The Science of Painting: Oil Paint and the Environment

My last “Science of Paint” post was on acrylic paint and its environmental impact. In that post, I promised to later write something about the environmental pros and cons of oil paint. And here I am!

One major plus side to oil paint from an environmental standpoint is that much of the paint is made from food-grade linseed oil. You may not have heard of eating linseed oil, but in in food and nutrition, linseed oil is called flaxseed oil, a term most of us have heard. Flaxseed oil takes a certain amount of processing to be used in food or in nutritional supplements and is utilized in traditional European dishes for its hearty taste. It has the highest level of the omega-3 fatty acid ALA among all vegetable oils, which may give it some benefits for brain and heart health. Overall, linseed oil isn’t of great environmental concern, which is good news for oil paint.

Poster that says 'Your country needs FLAX' soliciting linseed oil during WWII.
Perhaps if I had been around to see this sign during World War II, I wouldn’t have been so surprised to learn that flaxseed oil and linseed oil are the same thing.
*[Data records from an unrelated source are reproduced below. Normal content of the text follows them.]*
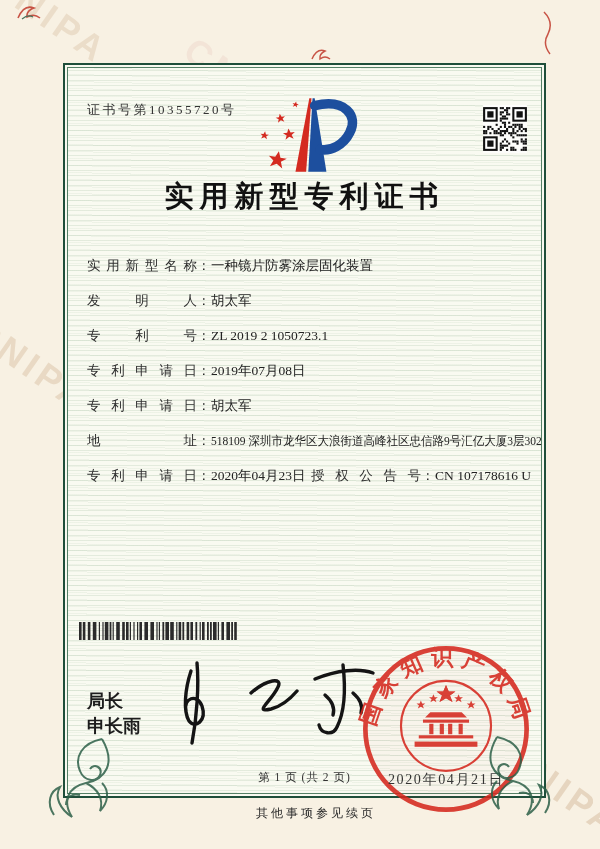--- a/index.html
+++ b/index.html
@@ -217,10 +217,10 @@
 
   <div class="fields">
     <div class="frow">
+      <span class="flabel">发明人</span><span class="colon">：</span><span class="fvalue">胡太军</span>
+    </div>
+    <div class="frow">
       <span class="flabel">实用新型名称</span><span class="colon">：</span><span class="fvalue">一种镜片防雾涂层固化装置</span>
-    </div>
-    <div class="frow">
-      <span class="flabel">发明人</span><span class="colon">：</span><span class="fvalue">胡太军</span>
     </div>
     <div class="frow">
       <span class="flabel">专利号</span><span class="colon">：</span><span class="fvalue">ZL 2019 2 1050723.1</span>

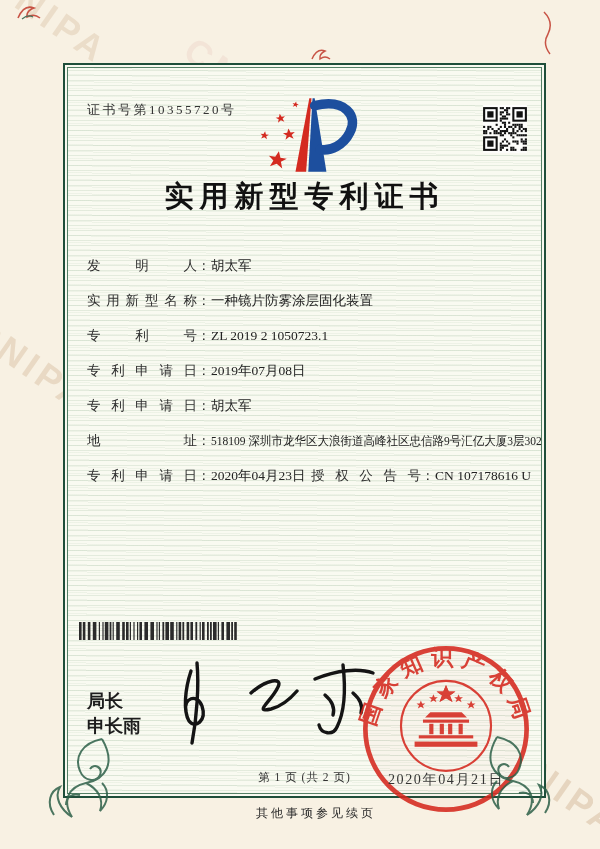--- a/index.html
+++ b/index.html
@@ -226,9 +226,6 @@
       <span class="flabel">专利号</span><span class="colon">：</span><span class="fvalue">ZL 2019 2 1050723.1</span>
     </div>
     <div class="frow">
-      <span class="flabel">专利申请日</span><span class="colon">：</span><span class="fvalue">2019年07月08日</span>
-    </div>
-    <div class="frow">
       <span class="flabel">专利申请日</span><span class="colon">：</span><span class="fvalue">胡太军</span>
     </div>
     <div class="frow">

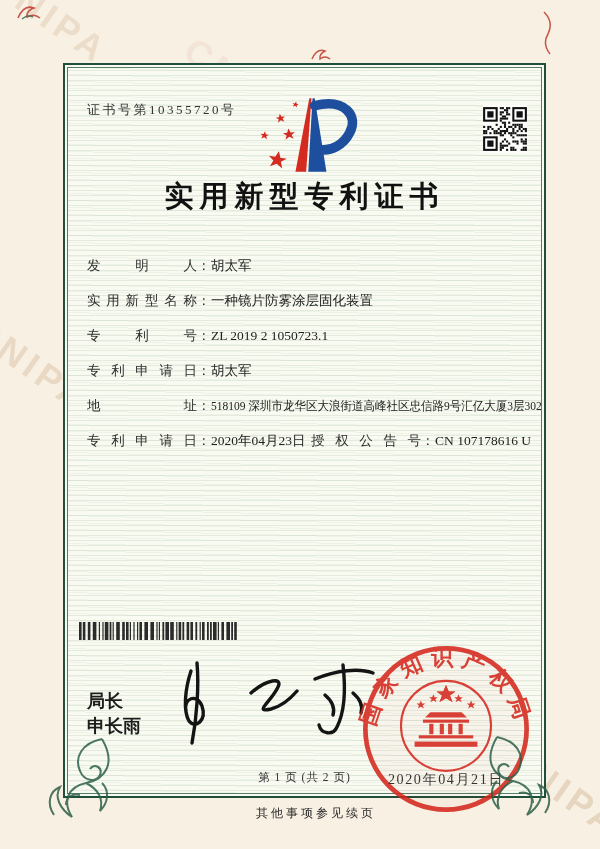--- a/index.html
+++ b/index.html
@@ -232,7 +232,7 @@
       <span class="flabel">地址</span><span class="colon">：</span><span class="fvalue addr">518109 深圳市龙华区大浪街道高峰社区忠信路9号汇亿大厦3层302</span>
     </div>
     <div class="frow">
-      <span class="flabel">专利申请日</span><span class="colon">：</span><span class="fvalue gval1">2020年04月23日</span><span class="flabel">授权公告号</span><span class="colon">：</span><span class="fvalue">CN 107178616 U</span>
+      <span class="flabel">专利申请日</span><span class="colon">：</span><span class="fvalue gval1">2020年04月23日</span><span class="flabel">授权公告号</span><span class="colon">：</span><span class="fvalue">CN 364759130 U</span>
     </div>
   </div>
 

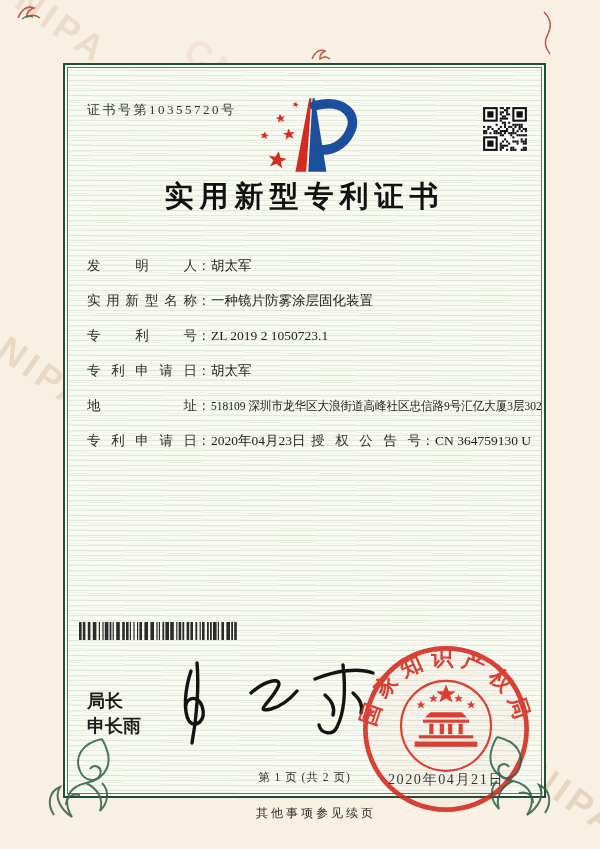--- a/index.html
+++ b/index.html
@@ -237,6 +237,7 @@
   </div>
 
   <div class="paras">
+    <p>国家知识产权局依照中华人民共和国专利法经过初步审查，决定授予专利权，颁发实用新型专利证书并在专利登记簿上予以登记。专利权自授权公告之日起生效。专利权期限为十年，自申请日起算。</p>
   </div>
 
   <svg class="barcode" width="170" height="19" viewBox="0 0 170 19">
However, while the oil in oil paint is a more natural binder than the plastic in acrylic paint, the pigments used in oil paints, particularly in the modern day, are not always so benign. Reds, yellows, some blues and many whites are produced using potentially toxic heavy metals. However, many of these metals are found in nature in other forms, and are present in small enough quantities to not present massive long-term environmental impacts.

The true danger in oil paint from an environmental standpoint comes from how hard it is to clean up. The paint thinners used in oil paint are highly toxic, and often give off dangerous, flammable fumes. These harsh chemicals when disposed of incorrectly leak into watersheds and can pollute waterways and groundwater. Paint thinners must be treated as highly toxic waste in disposal and should be handled with great care in accordance with local laws.

This does not bode well for artists. Acrylic paint has environmental impacts as a result of its plastic constituents, and oil paint requires toxic chemicals for clean-up. So this yields very few options. One option is water-mixable oil paints, that don’t contain plastic the way acrylic paint does, but are washable with soap and water. This is accomplished by chemical engineering of the oil binder, so the paints are true oil paints, rather than an acrylic formula under a different name. Much like regular oil paint, these paints come at a variety of price points and qualities, and in general more expensive water-mixable oil paints are likely to more closely approximate the look and feel of traditional oils.

Painting of blue and red ribbon like structures on a red and green background.
This painting was made with a strange combination of water-mixable oil paint and woodstock oil. Clearly not a sustainable mode of art creation.

Some brands are even attempting to make all-natural alternatives to artists’ paint. Natural Earth Paint is a European company that claims to produce artist quality paint “without preservatives, heavy metals, toxic solvents, plastic and binders.” However, brands like this are few and far between, and demands on manufacturing keep the price point for these types of product quite high at present. Additionally, these types of materials have not been in use by artists long enough for there to be a general sense of their quality compared to synthetic alternatives.

Much like acrylic paint, the ecological impacts of oil paint are multi-layered and complicated. At any rate, an important consideration for any artist working with any materials is to consider the impact of what they create and be mindful of their waste and disposal. Hopefully we can add artistic beauty to the world while maintaining the natural beauty already present.


6 thoughts on “The Science of Painting: Oil Paint and the Environment

  1. I appreciate this a lot. I haven’t painted (oil) in years, but have been wanting to for therapy yet I am very hesitant as I learn more about my footprint. I don’t want my art to feel so selfish.. I am surprised at the very few articles online talking about this conundrum. So thank you for taking the time and spreading the word. I can get really depressed about it and wonder if there is any way to better do this!! But hopefully with more knowledge & awareness we will all find ways. Take care


  2. It is a misnomer that regular oil paints require solvents for cleanup. Today, many artists including myself use soap and water for cleanup. Using paper towels and some vegetable oil to remove most of the paint on the brushes first, then any good soap like Dawn dish soap or Murphy’s Oil Soap and water will finish the clean up.